The Bioengineer web site (and many other news orgs) brings news about the project that won the 2024 Ig Nobel Physiology Prize. That prize was awarded to Ryo Okabe, Toyofumi F. Chen-Yoshikawa, Yosuke Yoneyama, Yuhei Yokoyama, Satona Tanaka, Akihiko Yoshizawa, Wendy L. Thompson, Gokul Kannan, Eiji Kobayashi, Hiroshi Date, and Takanori Takebe, for discovering that many mammals are capable of breathing through their anus.

The team documented that research, in the study  “Mammalian Enteral Ventilation Ameliorates Respiratory Failure,” Med, vol. 2, June 11, 2021, pp. 773-783.

Bioengineer writes, on October 20, 2025 about their subsequent work:

Ig Nobel ‘Butt Breathing’ Concept from 2024 Advances Toward Viable Medical Treatment

In a medical breakthrough that sounds more like science fiction than reality, researchers have successfully demonstrated the safety of a radically unconventional method to oxygenate the human body—enteral ventilation.
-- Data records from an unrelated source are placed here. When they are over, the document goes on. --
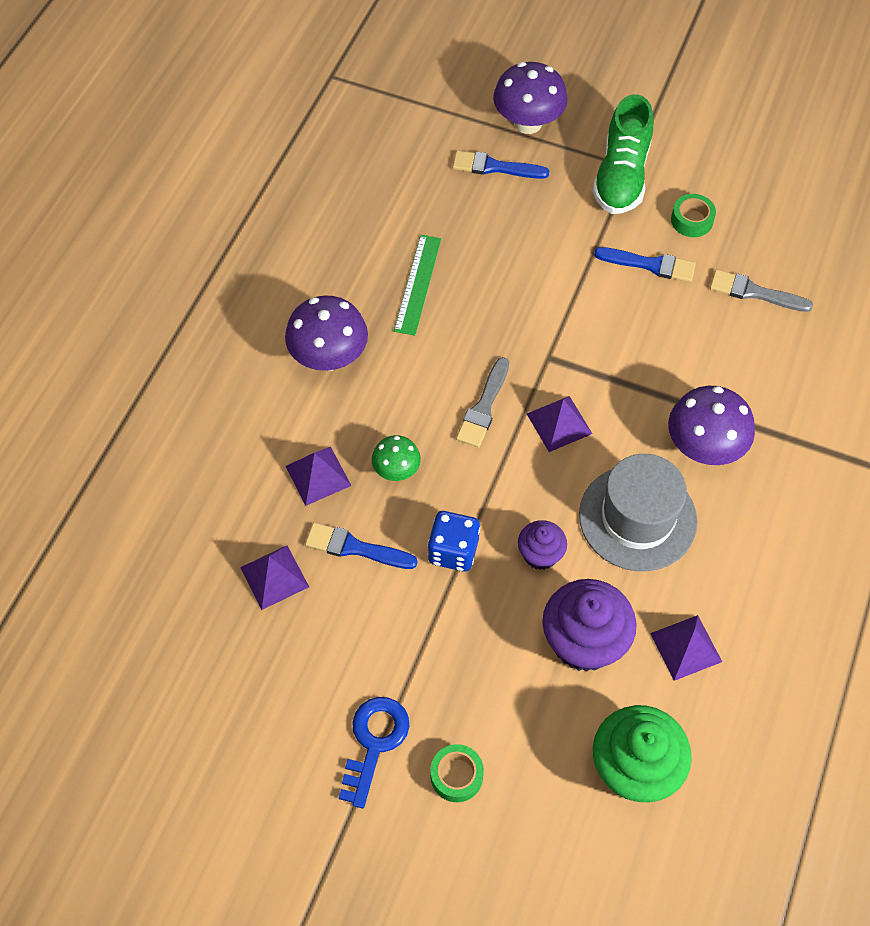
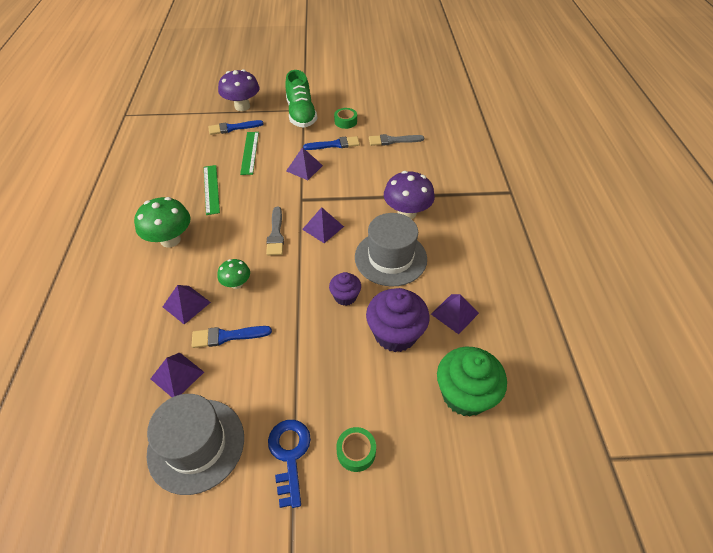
camera: 25 degrees left, 10 degrees down
(269, 679) = (196, 445): none -> grey hat
(329, 357) = (170, 240): purple mushroom -> green mushroom
(453, 551) = (291, 314): blue dice -> none
(503, 231) = (250, 152): none -> green ruler
(578, 296) = (304, 168): none -> purple pyramid

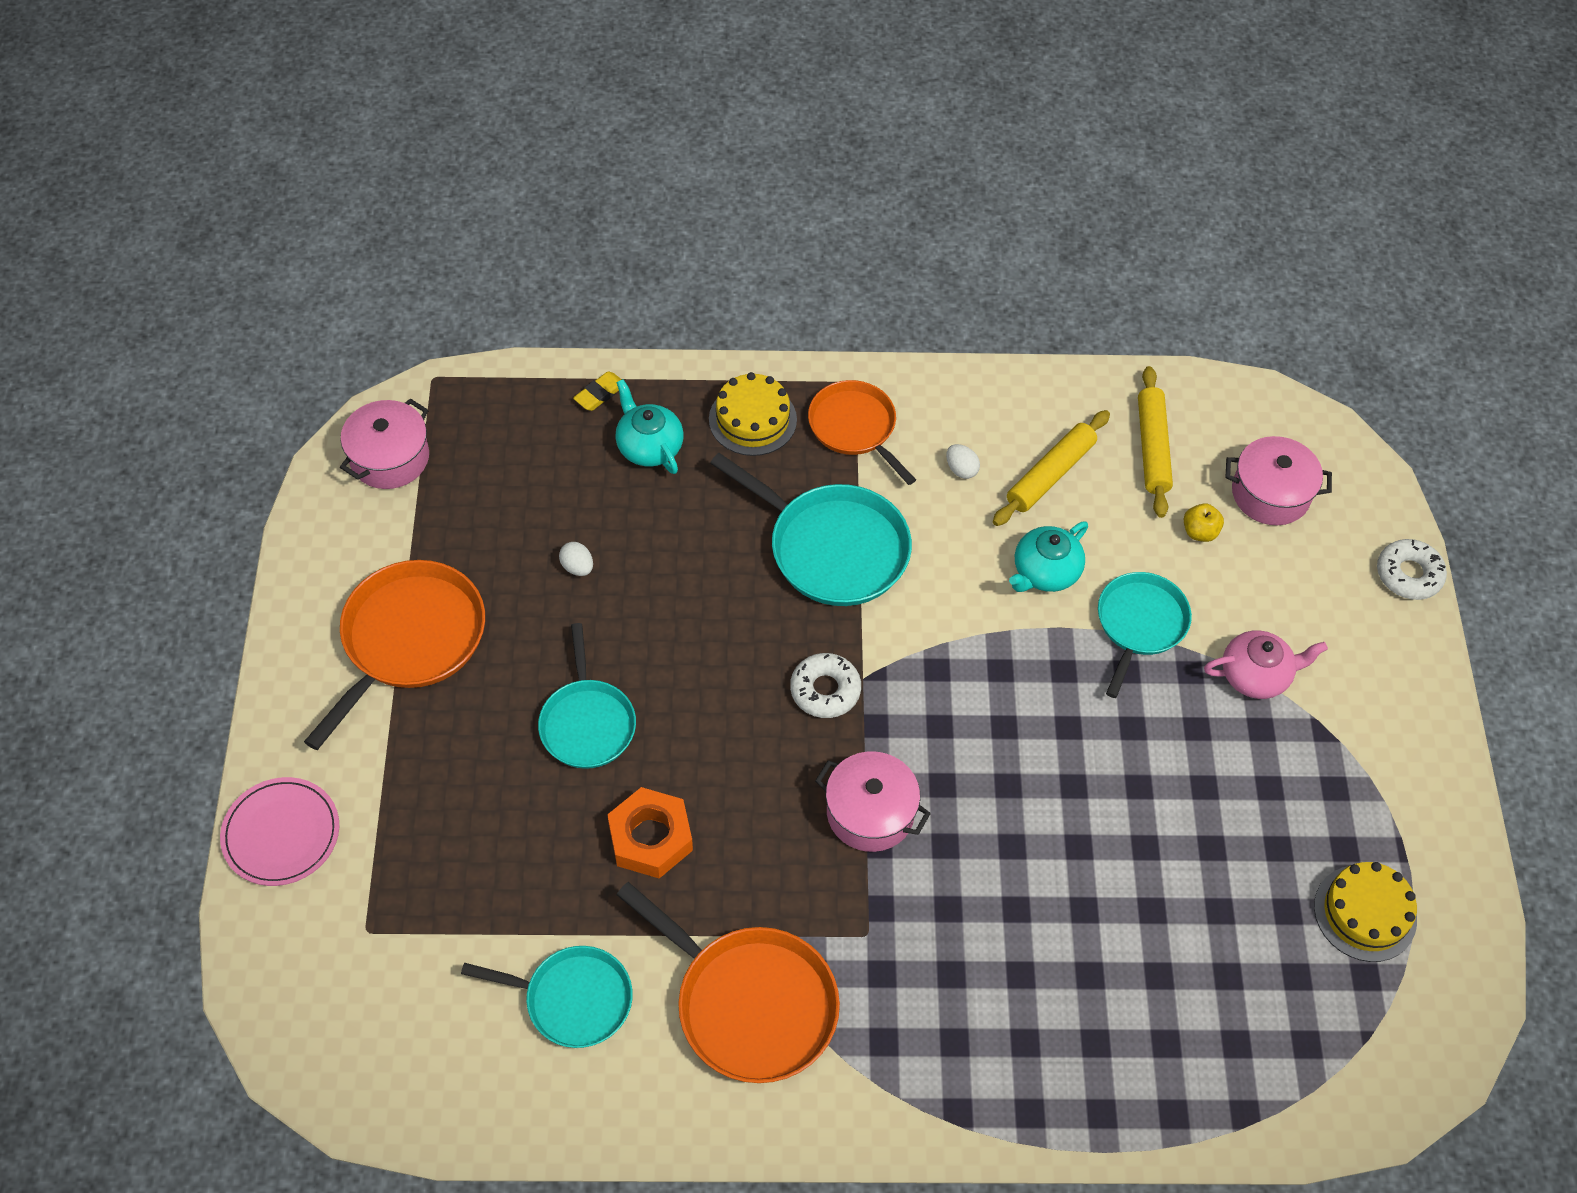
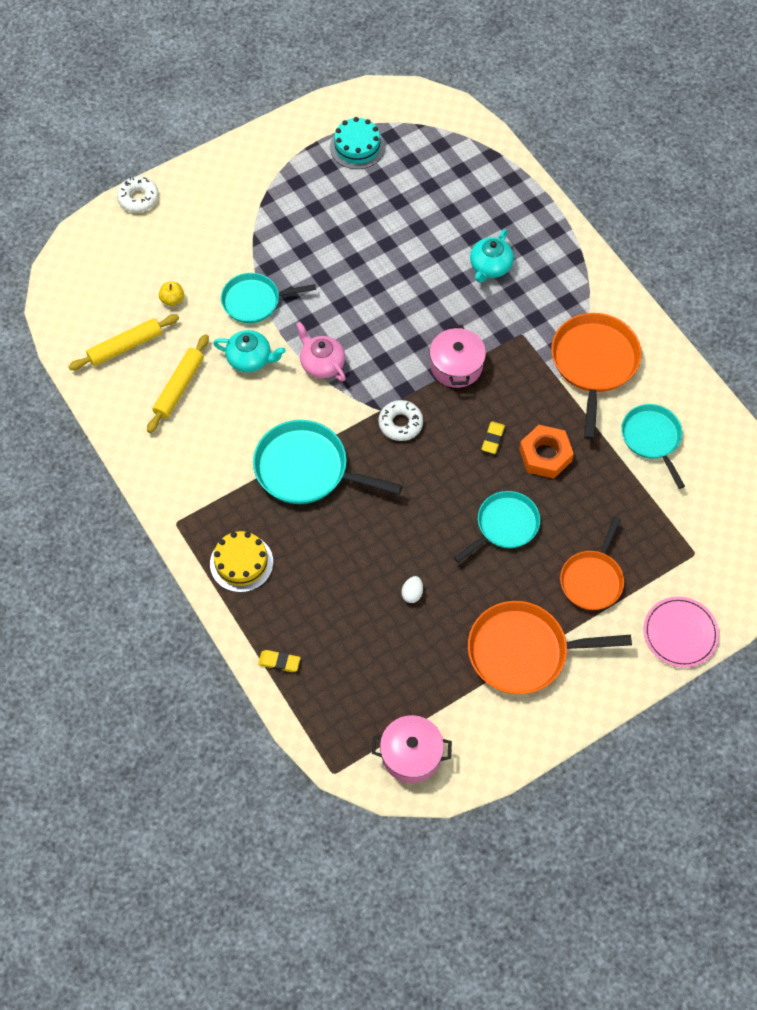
camera: 120 degrees left, 5 degrees up
(649, 446) = (300, 608): turquoise teapot -> turquoise teapot (490, 266)
(722, 788) = (493, 439): none -> yellow eraser
(833, 548) = (306, 469): turquoise pan -> turquoise pan turned 75 degrees counterclockwise
(854, 427) = (210, 504): orange pan -> orange pan (592, 579)
(961, 469) = (205, 433): white egg -> none
(1050, 474) = (179, 387): yellow rolling pin -> yellow rolling pin turned 75 degrees counterclockwise
(1256, 675) = (251, 238): pink teapot -> pink teapot (322, 363)
(1270, 494) = (122, 278): pink pot -> none
(1365, 913) = (357, 147): yellow cake -> turquoise cake

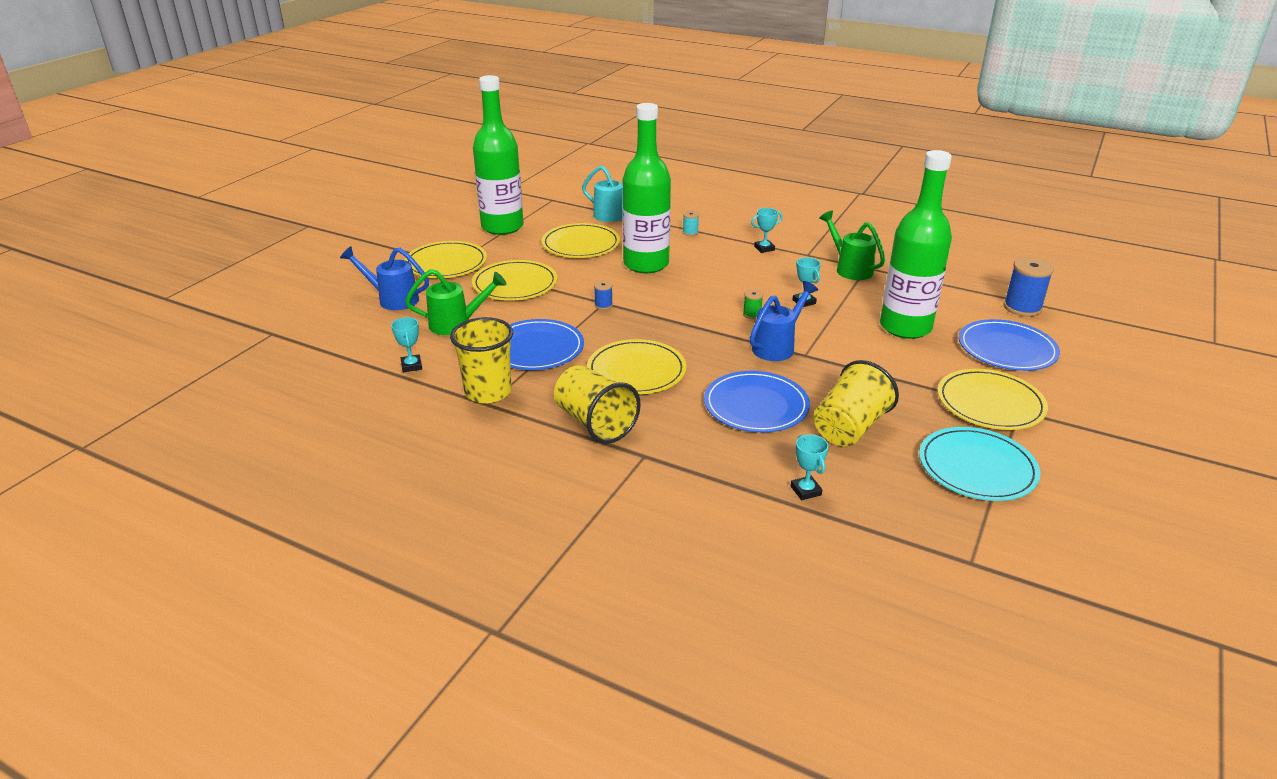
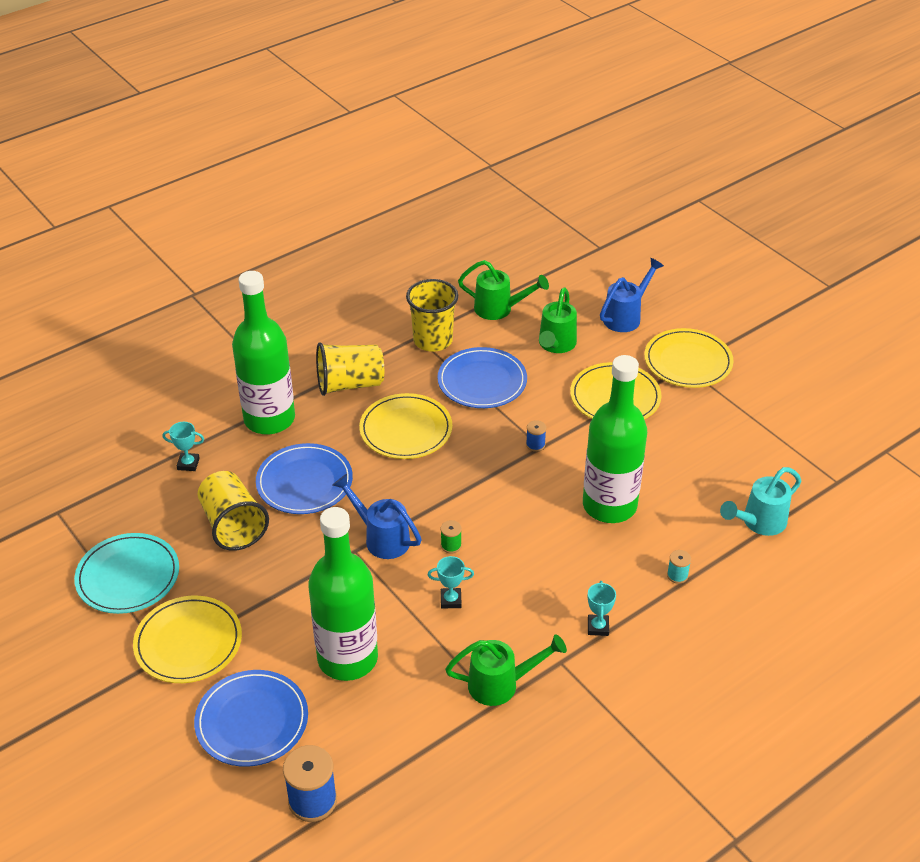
camera: 115 degrees right, 10 degrees up
(411, 366) = (499, 309): turquoise trophy -> green watering can
(502, 227) = (766, 420): green bottle -> green bottle (269, 419)
(581, 244) = (688, 469): yellow plate -> none
(777, 346) = (381, 538): blue watering can -> blue watering can turned 150 degrees clockwise

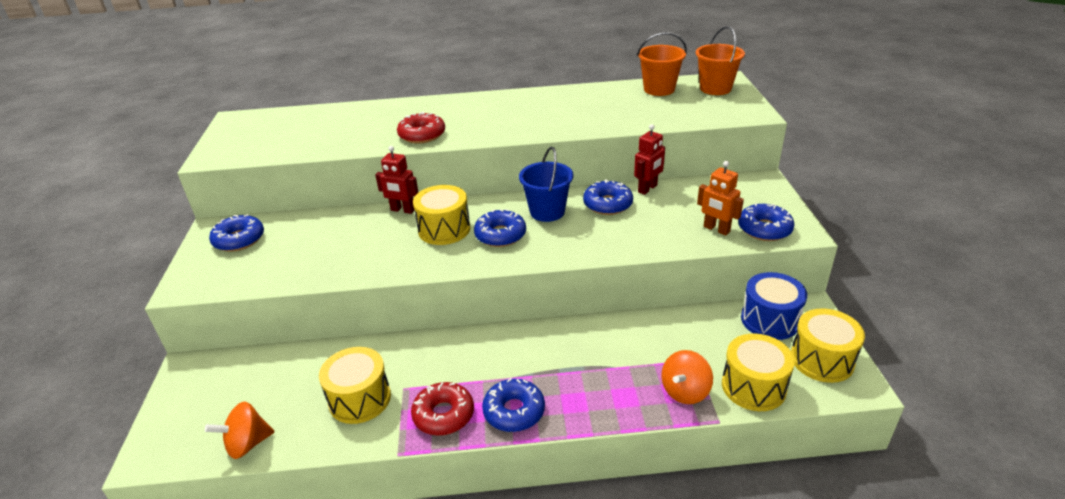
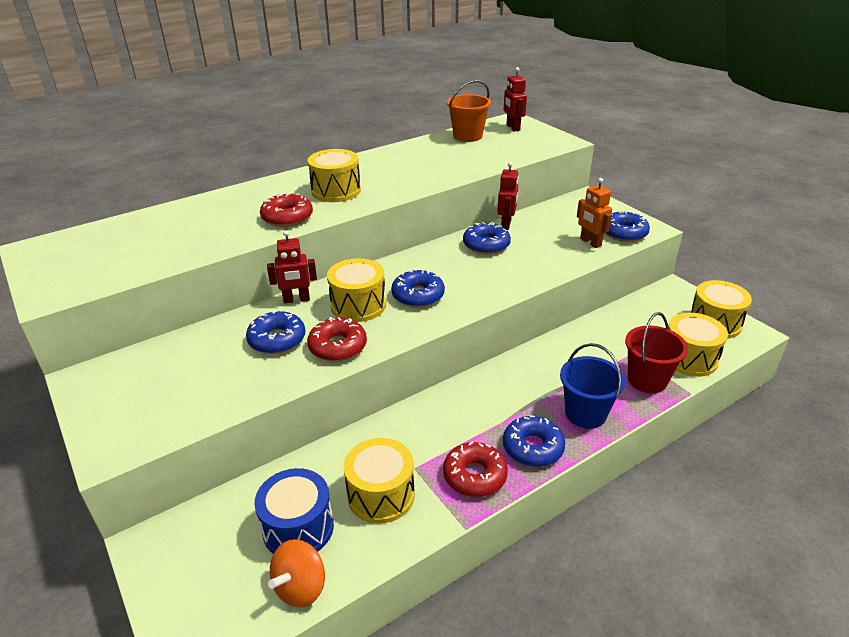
camera: 30 degrees left, 0 degrees up
(239, 239) = (131, 380): blue donut -> blue donut (277, 339)
(395, 260) = (338, 346): none -> red donut
(484, 119) = (336, 191): none -> yellow drum
(547, 212) = (440, 264): blue bucket -> blue bucket (585, 413)
(685, 391) = (647, 380): orange spinning top -> red bucket
(715, 88) = (512, 128): orange bucket -> red robot
(716, 229) = (590, 242): orange robot -> orange robot turned 45 degrees clockwise
(770, 320) = (656, 306): blue drum -> blue drum (298, 528)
This pioneering approach involves delivering oxygen through the colon using a super-oxygenated liquid, offering a potential lifeline for patients whose airways are blocked or whose lungs are severely compromised. The concept challenges traditional respiratory support mechanisms and opens a new frontier in emergency and critical care medicine.

The new study by the same team is called “Safety and tolerability of intrarectal perfluorodecalin for enteral ventilation in a first-in-human trial”. Published in the journal Med, it says:

Patients with severe respiratory failure often need mechanical ventilation to survive, but these therapies can cause further lung injury. Scientists are exploring a new method called “enteral ventilation” to deliver oxygen through the intestine, which could give the lungs a chance to rest and heal. This study evaluated the safety of this method in humans for the first time, using a special liquid called perfluorodecalin with exceptional oxygen-carrying ability. In a trial with 27 healthy male volunteers, the authors found that administering this liquid rectally was safe and well tolerated. This important safety milestone paves the way for future studies to see if this technique can help patients with respiratory failure.